G.O.B. releases I.M.F. recommendations
The Ministry of Finance has released what it calls a preliminary report on the recently concluded I.M.F. Article Four Consultation. The document comes on the heels of a leaked version that surfaced this week in various sectors in the media. While the official version goes into greater detail than the unofficial one, the message of both is unequivocal: the government’s finances are in dire straits and if substantial corrective measures are not taken soon, Belize will run out of foreign reserves and face the prospect of devaluation in 2006.
According to the report, among the measures being recommended by the I.M.F. are increases in sales tax, excise taxes, and other levies, while at the same time heavily pruning both recurrent and capital expenditure. On the monetary side, they suggest a further tightening of domestic credit by raising the reserve requirement at the commercial banks and shifting deposits by the Social Security Board and other government bodies out of these banks and into the Central Bank, where the funds cannot be re-loaned.
The end result of these measures is supposed to be a reduced demand for foreign exchange accompanied by a narrowing of the budget deficit by eighty-five million dollars.
To anyone even remotely acquainted with public finance, the report holds few surprises; it is standard I.M.F. medicine, administered straight out of the economics 101 textbook. The real question is not whether G.O.B. will follow the advice–no government would; it is how few of the suggestions they can adopt and still keep the economy from falling over the edge.
Normally that kind of balancing act comes as second nature to most seasoned politicians. What makes our situation more serious is that the present government, through the public exposure of its failed policies of excess borrowing and indiscriminate spending, has exhausted virtually all of its political capital with the Belizean people. So while in normal times a cash strapped government would simply raise taxes and fire a bunch of excess employees–all the while blaming it on four hurricanes, greedy oil companies and the amorphous spectre of globalisation–the Musa administration faces a mass revolt if it enacts even minor new revenue measures.

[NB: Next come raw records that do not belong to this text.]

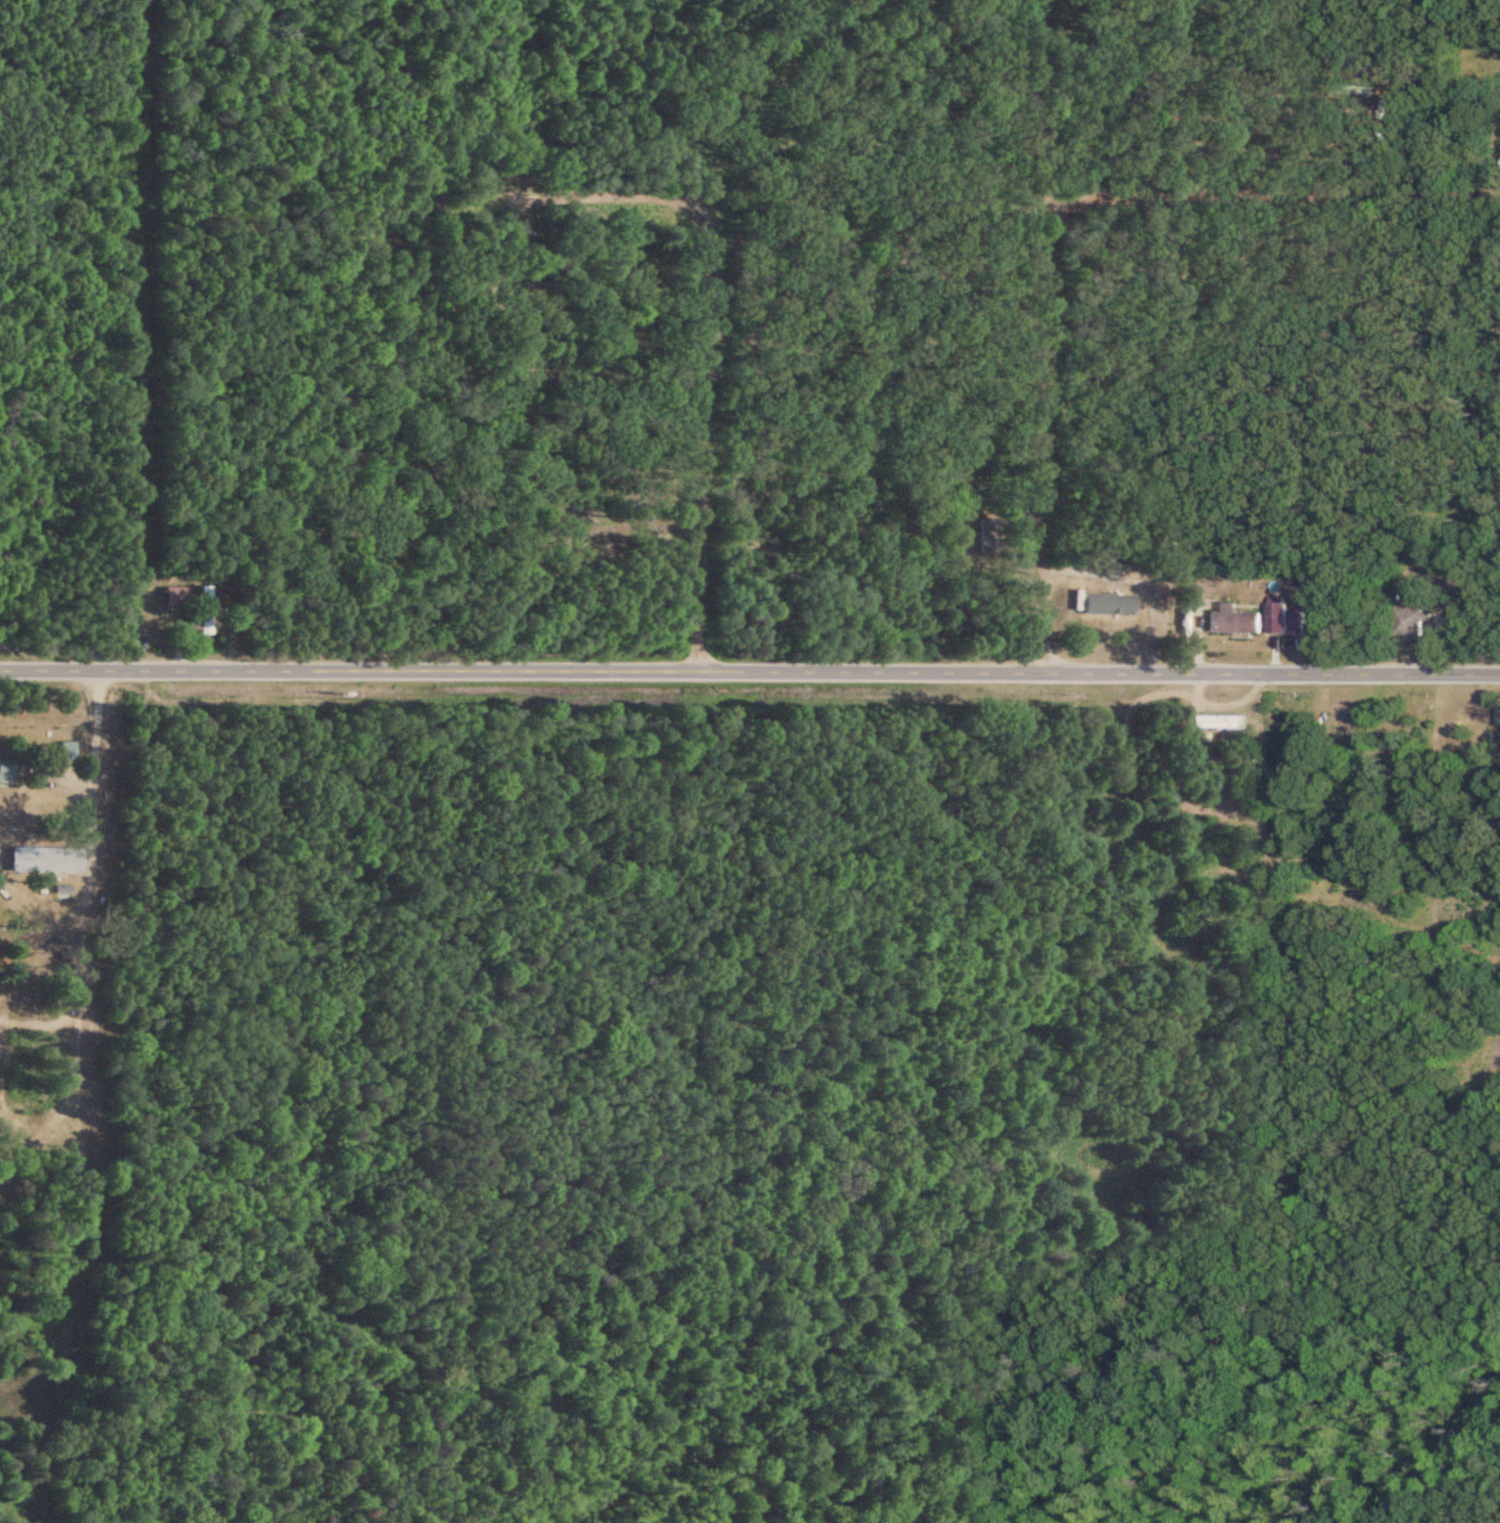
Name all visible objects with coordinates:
road: (1064, 88)
road: (1285, 165)
road: (617, 167)
road: (1102, 226)
road: (701, 334)
road: (1037, 417)
building: (171, 597)
building: (1107, 605)
building: (198, 609)
building: (1229, 620)
road: (749, 671)
building: (1343, 714)
building: (64, 750)
building: (5, 771)
building: (45, 859)

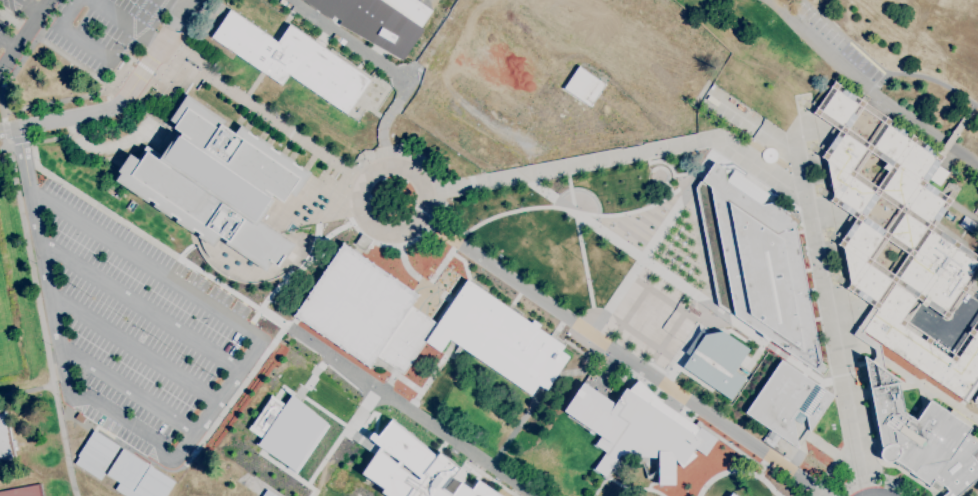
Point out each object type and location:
road: (32, 6)
road: (173, 7)
road: (68, 14)
building: (379, 20)
park: (928, 22)
road: (125, 24)
parking lot: (74, 31)
road: (24, 35)
road: (346, 40)
road: (433, 40)
road: (80, 42)
road: (7, 43)
road: (31, 46)
road: (154, 56)
building: (293, 60)
road: (143, 68)
road: (87, 73)
road: (926, 76)
building: (583, 86)
road: (871, 88)
road: (140, 97)
road: (1, 104)
road: (734, 112)
road: (263, 114)
road: (54, 119)
road: (385, 120)
road: (4, 125)
road: (778, 137)
road: (3, 142)
road: (20, 142)
road: (447, 144)
road: (401, 150)
road: (22, 159)
road: (591, 164)
building: (938, 176)
building: (218, 183)
road: (357, 206)
road: (550, 207)
building: (968, 225)
road: (659, 233)
building: (900, 241)
building: (363, 242)
road: (315, 247)
road: (581, 247)
road: (383, 248)
road: (140, 262)
building: (757, 263)
road: (42, 265)
road: (408, 271)
road: (220, 283)
road: (685, 287)
road: (137, 306)
road: (39, 316)
building: (424, 324)
road: (833, 326)
parking lot: (143, 330)
park: (7, 335)
building: (870, 338)
road: (131, 348)
road: (250, 352)
road: (627, 358)
building: (716, 361)
road: (125, 388)
road: (26, 392)
building: (976, 399)
building: (788, 402)
road: (214, 403)
road: (74, 409)
road: (410, 409)
building: (79, 416)
road: (114, 416)
building: (287, 428)
building: (638, 430)
building: (923, 437)
building: (5, 440)
road: (127, 446)
building: (96, 453)
building: (417, 467)
building: (137, 476)
road: (876, 481)
building: (268, 493)
building: (727, 495)
building: (732, 495)

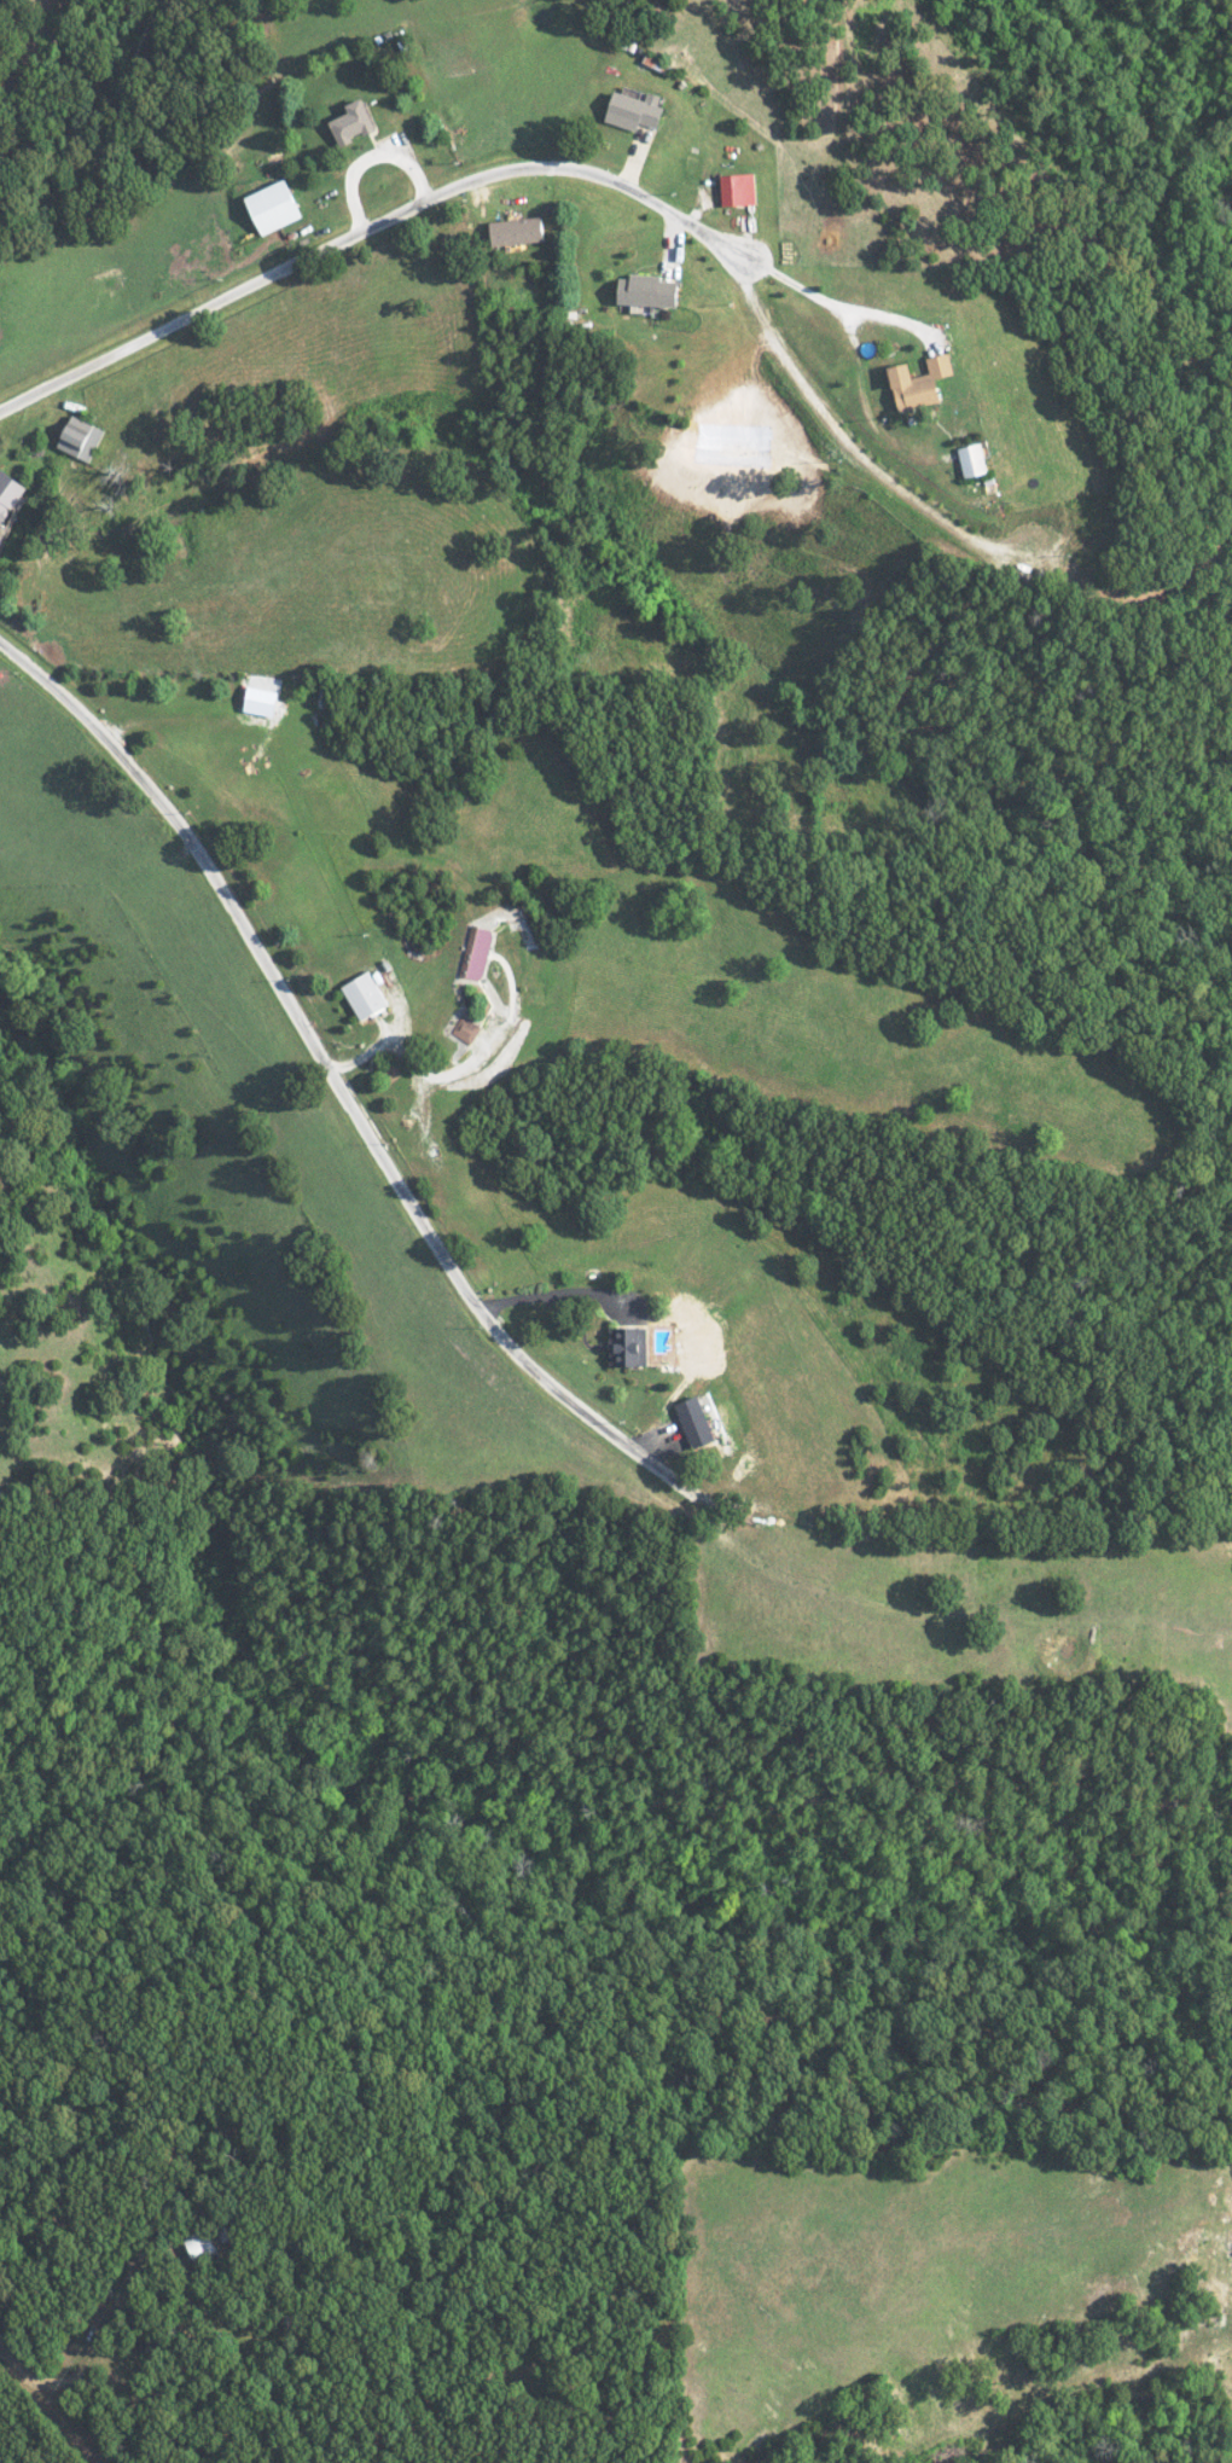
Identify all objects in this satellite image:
building: (637, 111)
building: (355, 123)
building: (739, 190)
building: (276, 206)
road: (365, 231)
building: (519, 232)
building: (652, 291)
building: (922, 383)
building: (81, 438)
road: (847, 443)
building: (974, 461)
building: (8, 502)
building: (263, 700)
building: (477, 953)
building: (366, 995)
building: (466, 1029)
road: (328, 1069)
building: (635, 1344)
building: (698, 1422)
building: (203, 2246)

It’s a dangerous situation and while Opposition Leader Dean Barrow has suggested–with some reason–that a new government will have sufficient political capital and international credibility to set things right, there is no escaping the fact that Belizeans are soon going to have to bite a very hard bullet. The trick–for whomever sits in Belmopan–will be to spread the pain in such a way that no one sector suffers unfairly…and the economy itself is not pronounced dead on arrival.